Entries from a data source

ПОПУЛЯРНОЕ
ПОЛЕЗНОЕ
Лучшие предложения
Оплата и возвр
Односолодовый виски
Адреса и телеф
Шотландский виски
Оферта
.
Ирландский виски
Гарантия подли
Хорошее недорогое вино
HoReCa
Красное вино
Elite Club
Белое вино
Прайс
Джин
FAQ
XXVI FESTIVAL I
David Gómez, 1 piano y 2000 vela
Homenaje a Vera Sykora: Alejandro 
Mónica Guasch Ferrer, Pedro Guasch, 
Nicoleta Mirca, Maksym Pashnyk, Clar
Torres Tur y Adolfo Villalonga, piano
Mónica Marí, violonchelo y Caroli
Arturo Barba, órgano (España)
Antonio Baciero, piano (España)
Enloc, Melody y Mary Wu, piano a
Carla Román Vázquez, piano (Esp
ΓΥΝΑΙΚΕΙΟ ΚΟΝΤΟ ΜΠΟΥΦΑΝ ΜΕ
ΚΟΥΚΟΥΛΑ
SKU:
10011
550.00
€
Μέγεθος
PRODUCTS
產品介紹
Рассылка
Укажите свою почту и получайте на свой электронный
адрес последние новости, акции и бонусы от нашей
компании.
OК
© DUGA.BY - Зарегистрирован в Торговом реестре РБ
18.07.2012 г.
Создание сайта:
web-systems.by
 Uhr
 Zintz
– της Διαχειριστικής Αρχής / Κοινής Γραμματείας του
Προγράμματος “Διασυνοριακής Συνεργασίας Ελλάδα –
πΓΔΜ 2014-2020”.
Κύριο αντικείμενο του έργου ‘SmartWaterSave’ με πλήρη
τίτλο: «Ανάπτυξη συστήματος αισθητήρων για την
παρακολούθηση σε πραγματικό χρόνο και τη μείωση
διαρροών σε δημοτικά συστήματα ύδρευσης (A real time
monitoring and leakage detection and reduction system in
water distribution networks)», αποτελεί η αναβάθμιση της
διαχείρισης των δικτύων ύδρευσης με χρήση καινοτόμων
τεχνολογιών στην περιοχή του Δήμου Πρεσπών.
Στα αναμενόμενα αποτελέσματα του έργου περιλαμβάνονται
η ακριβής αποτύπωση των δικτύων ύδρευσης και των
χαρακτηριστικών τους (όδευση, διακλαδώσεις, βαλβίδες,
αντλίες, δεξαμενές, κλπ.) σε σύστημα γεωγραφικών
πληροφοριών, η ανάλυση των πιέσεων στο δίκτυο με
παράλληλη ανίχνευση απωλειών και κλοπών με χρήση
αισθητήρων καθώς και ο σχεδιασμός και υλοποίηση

▸ Exercise requirements
Return every line of the entries above without any change, keeping their original order.

▸ Expected answer
ПОПУЛЯРНОЕ
ПОЛЕЗНОЕ
Лучшие предложения
Оплата и возвр
Односолодовый виски
Адреса и телеф
Шотландский виски
Оферта
.
Ирландский виски
Гарантия подли
Хорошее недорогое вино
HoReCa
Красное вино
Elite Club
Белое вино
Прайс
Джин
FAQ
XXVI FESTIVAL I
David Gómez, 1 piano y 2000 vela
Homenaje a Vera Sykora: Alejandro 
Mónica Guasch Ferrer, Pedro Guasch, 
Nicoleta Mirca, Maksym Pashnyk, Clar
Torres Tur y Adolfo Villalonga, piano
Mónica Marí, violonchelo y Caroli
Arturo Barba, órgano (España)
Antonio Baciero, piano (España)
Enloc, Melody y Mary Wu, piano a
Carla Román Vázquez, piano (Esp
ΓΥΝΑΙΚΕΙΟ ΚΟΝΤΟ ΜΠΟΥΦΑΝ ΜΕ
ΚΟΥΚΟΥΛΑ
SKU:
10011
550.00
€
Μέγεθος
PRODUCTS
產品介紹
Рассылка
Укажите свою почту и получайте на свой электронный
адрес последние новости, акции и бонусы от нашей
компании.
OК
© DUGA.BY - Зарегистрирован в Торговом реестре РБ
18.07.2012 г.
Создание сайта:
web-systems.by
 Uhr
 Zintz
– της Διαχειριστικής Αρχής / Κοινής Γραμματείας του
Προγράμματος “Διασυνοριακής Συνεργασίας Ελλάδα –
πΓΔΜ 2014-2020”.
Κύριο αντικείμενο του έργου ‘SmartWaterSave’ με πλήρη
τίτλο: «Ανάπτυξη συστήματος αισθητήρων για την
παρακολούθηση σε πραγματικό χρόνο και τη μείωση
διαρροών σε δημοτικά συστήματα ύδρευσης (A real time
monitoring and leakage detection and reduction system in
water distribution networks)», αποτελεί η αναβάθμιση της
διαχείρισης των δικτύων ύδρευσης με χρήση καινοτόμων
τεχνολογιών στην περιοχή του Δήμου Πρεσπών.
Στα αναμενόμενα αποτελέσματα του έργου περιλαμβάνονται
η ακριβής αποτύπωση των δικτύων ύδρευσης και των
χαρακτηριστικών τους (όδευση, διακλαδώσεις, βαλβίδες,
αντλίες, δεξαμενές, κλπ.) σε σύστημα γεωγραφικών
πληροφοριών, η ανάλυση των πιέσεων στο δίκτυο με
παράλληλη ανίχνευση απωλειών και κλοπών με χρήση
αισθητήρων καθώς και ο σχεδιασμός και υλοποίηση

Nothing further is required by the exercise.